Interviews with 29 witnesses to the shooting “do not provide any consistent narrative that establishes the details of exactly what happened” between the officers and Clark, Luger said in a statement. None of the witnesses were close enough to see what happened, while the video from the ambulance that partially caught the confrontation seems to corroborate Ringgenberg’s version of events, the federal official added.
Clark was shot in the head on November 15 in North Minneapolis, following a confrontation with the officers. The police were called by paramedics who said that Clark was obstructing their efforts to render aid to a woman that claimed he had assaulted her.

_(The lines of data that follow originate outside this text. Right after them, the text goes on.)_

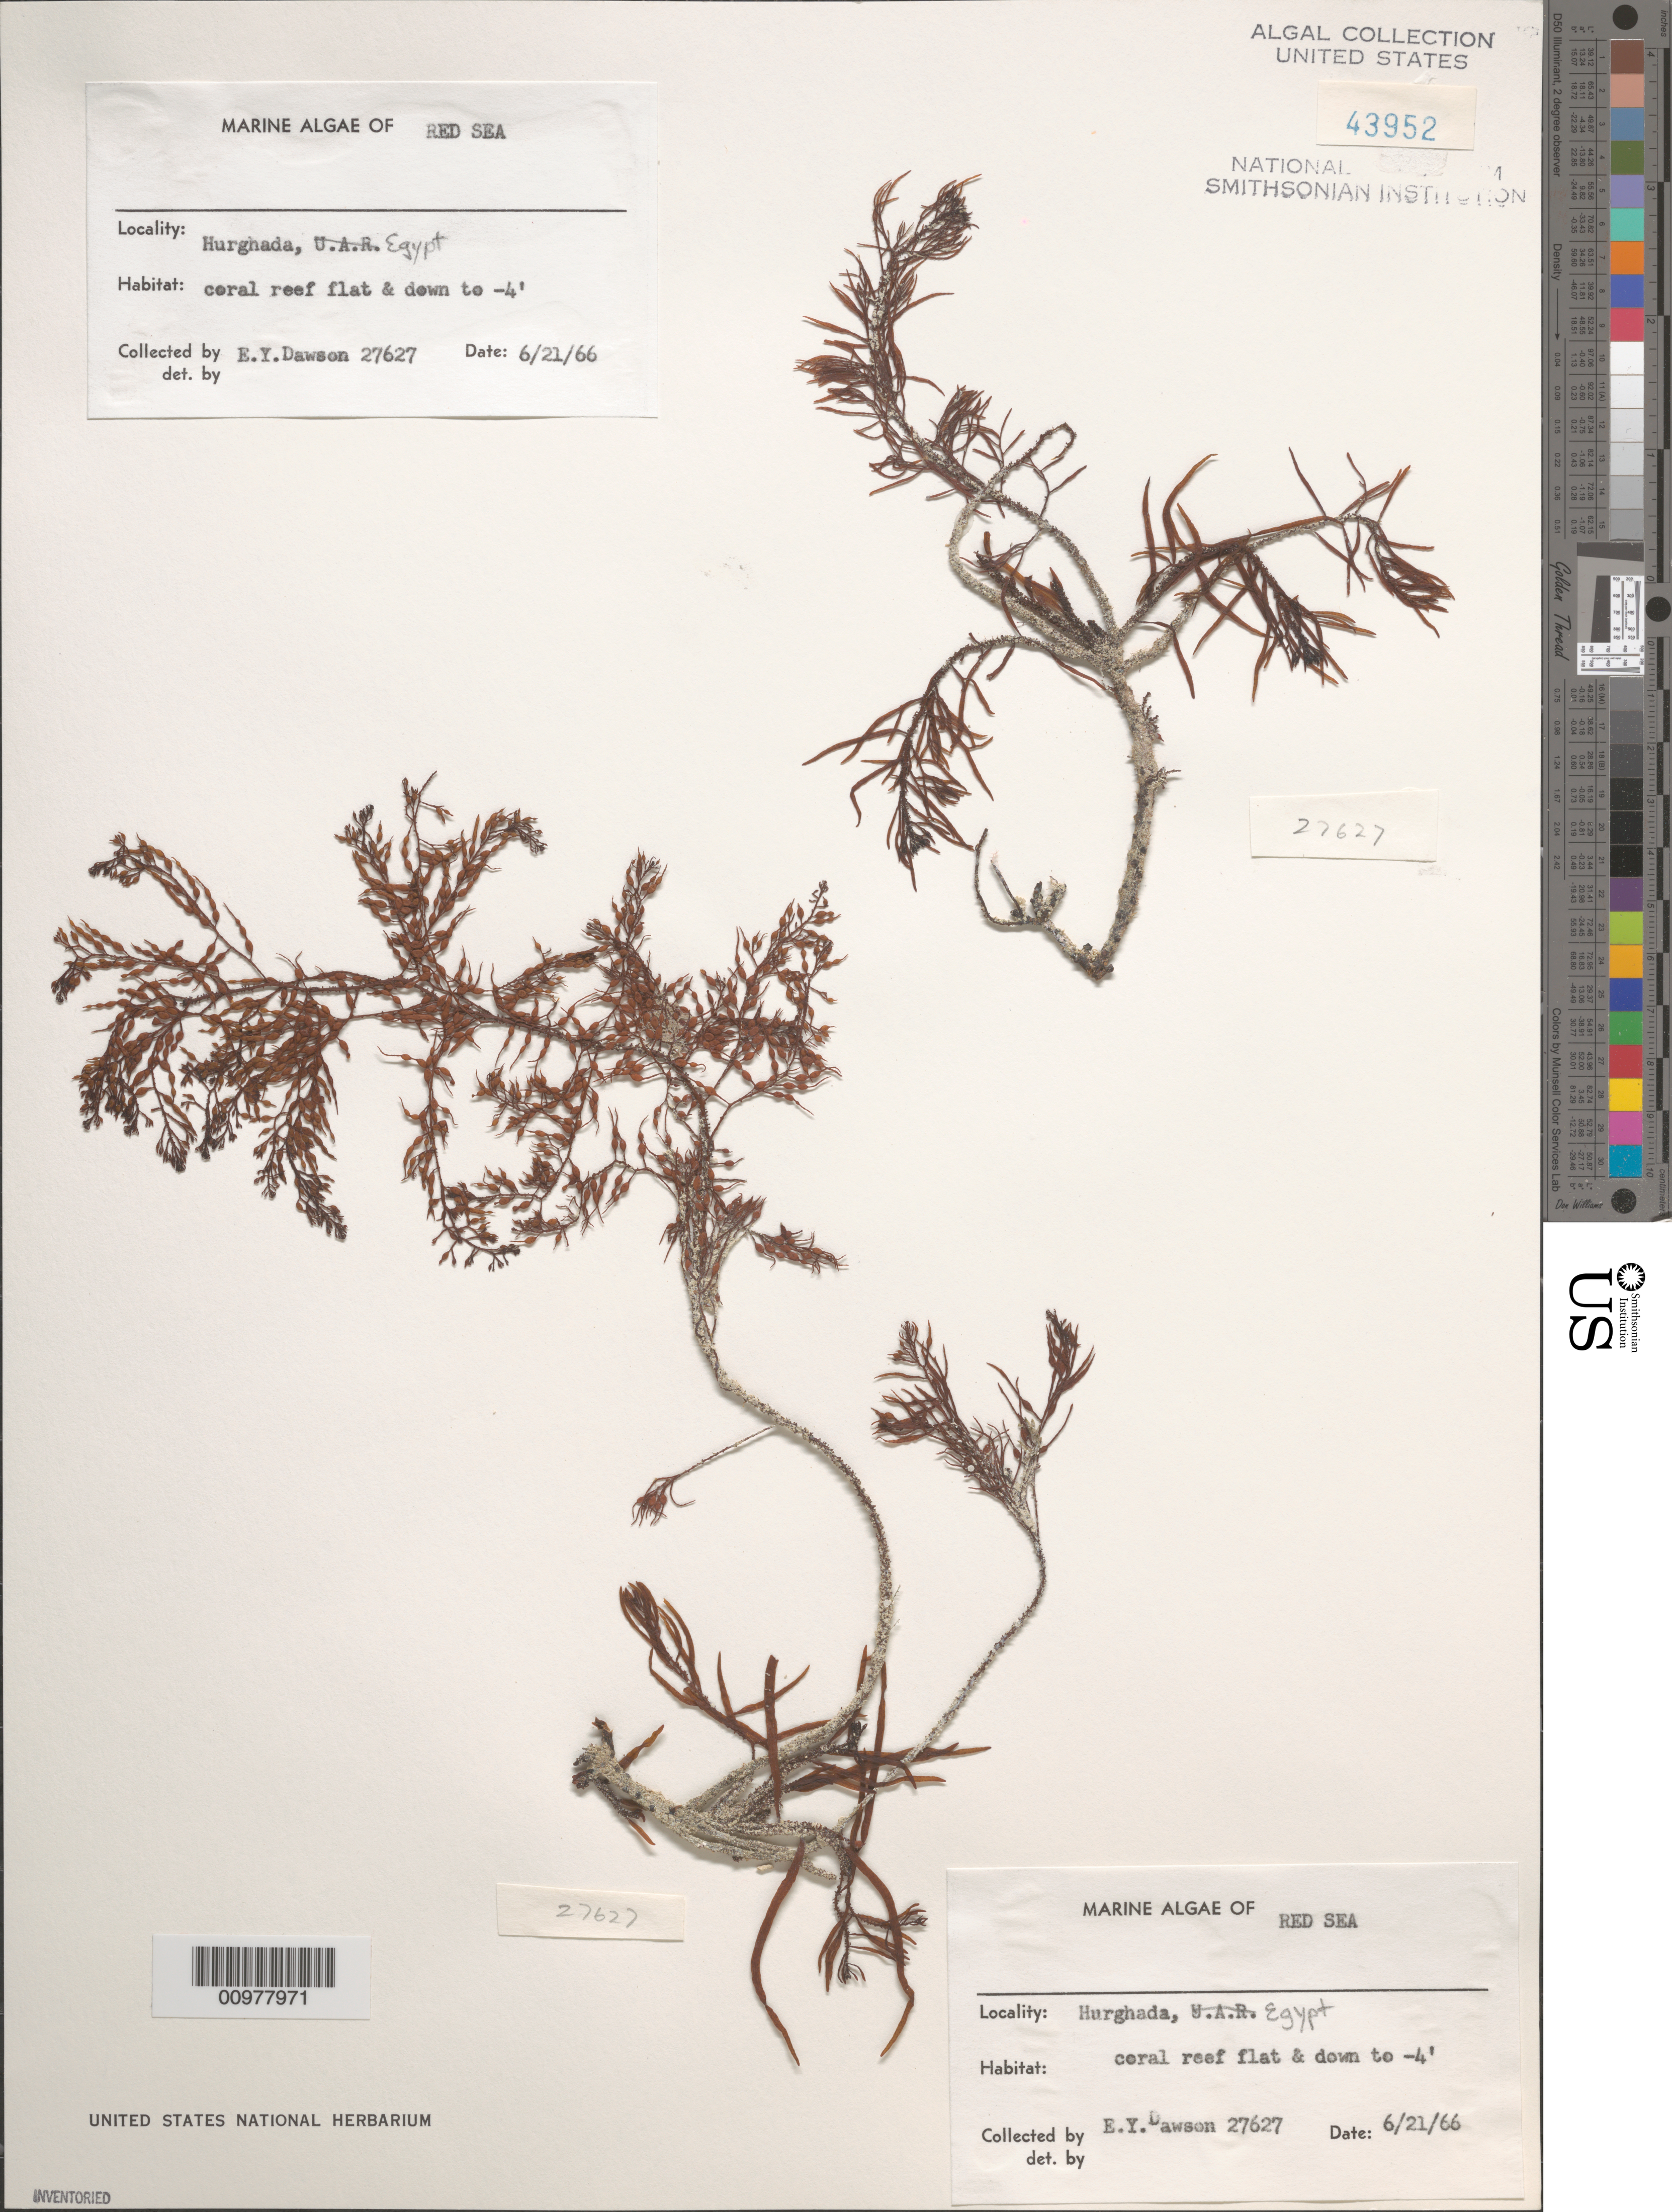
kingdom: Chromista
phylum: Ochrophyta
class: Phaeophyceae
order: Fucales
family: Sargassaceae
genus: Sargassum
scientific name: Sargassum sp.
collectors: E. Y. Dawson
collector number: EYD 27627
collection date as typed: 21 Jun 1966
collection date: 1966-06-21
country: Egypt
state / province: Al Bahr al Ahmar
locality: Hurghada, Red Sea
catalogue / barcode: US 43952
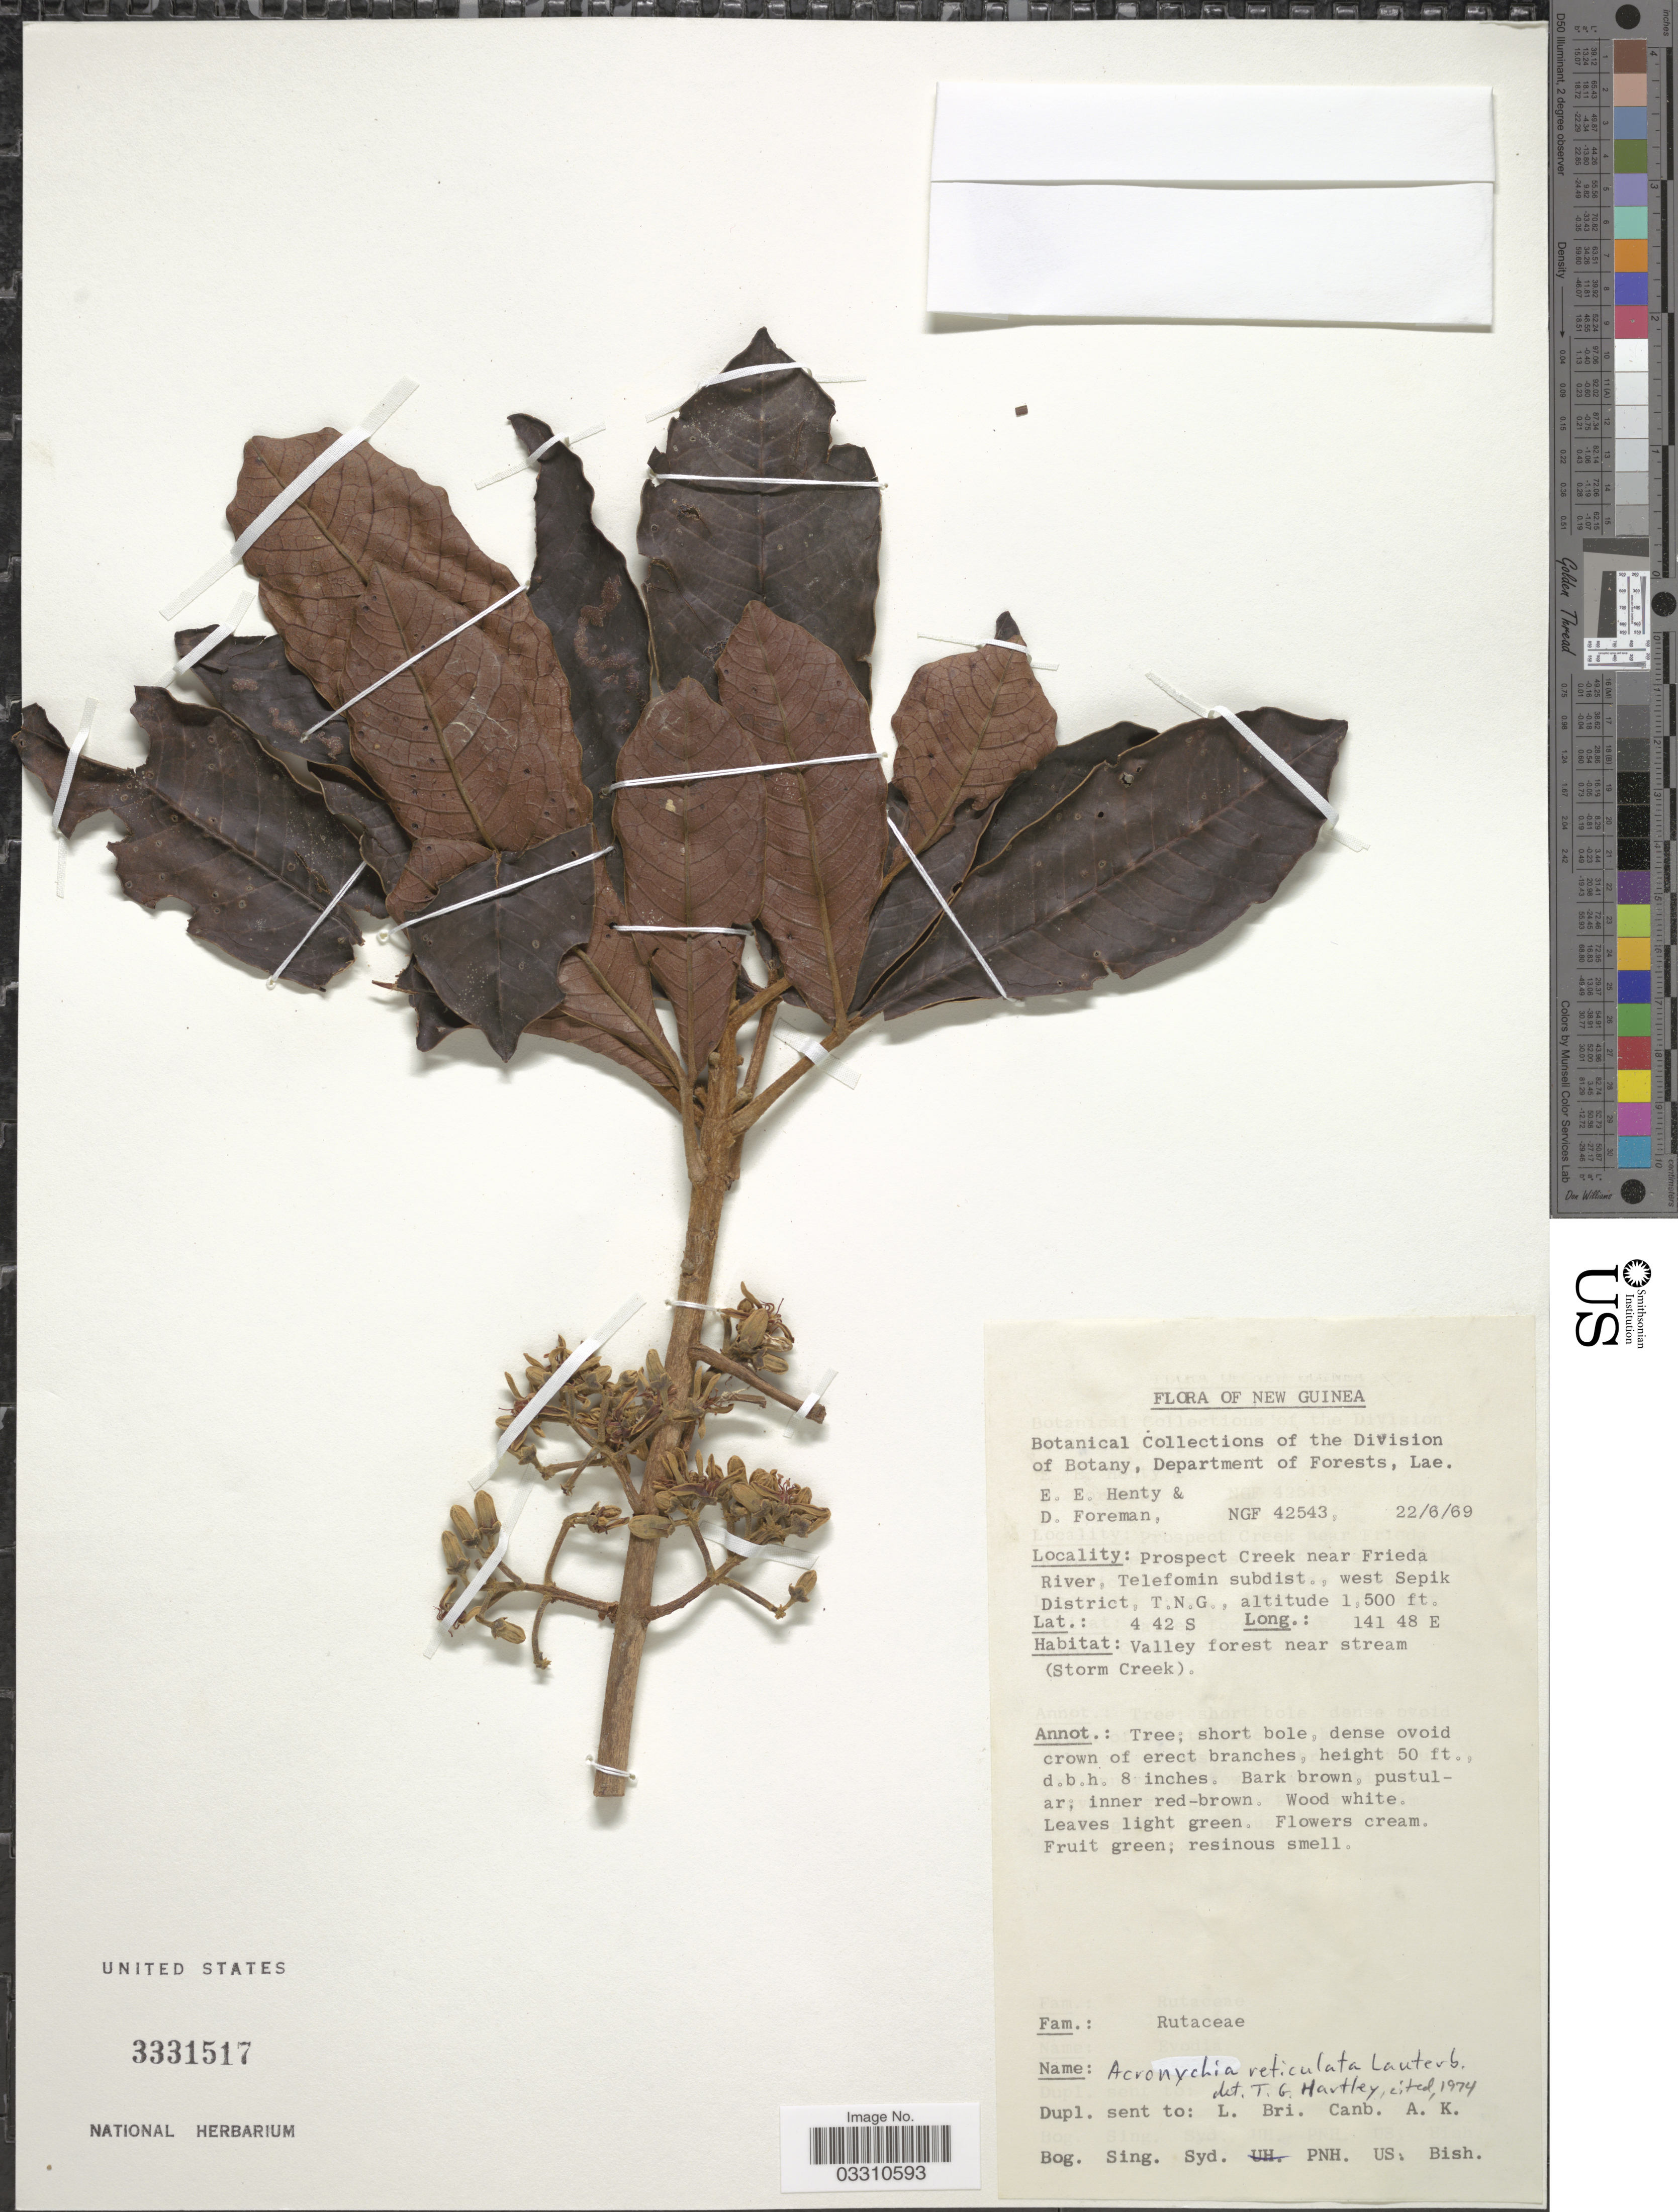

Several witnesses testified that Clark had been handcuffed at the time he was shot. According to Hennepin County Attorney Mike Freeman, however, there was no evidence Clark had been handcuffed at any point, and his DNA was found on the grip of Ringgenberg’s gun.
Freeman declined to press charges against the officers in March. With the Department of Justice declining to prosecute, Ringgenberg and Schwarze are facing only an internal review at this point.
Officers testified that they had struggled with Clark and attempted to handcuff him when he reached for Ringgenberg’s service weapon and was shot in self-defense.
Black Lives Matter protesters picketed the MPD’s Fourth Precinct for 18 days before their encampment was dismantled.
Hundreds of protesters rallied at the Mall of America on December 23, defying a restraining order and forcing the shopping center to shut down for several hours. The protest spilled over to the nearby MSP International Airport, shutting down one terminal and delaying flights.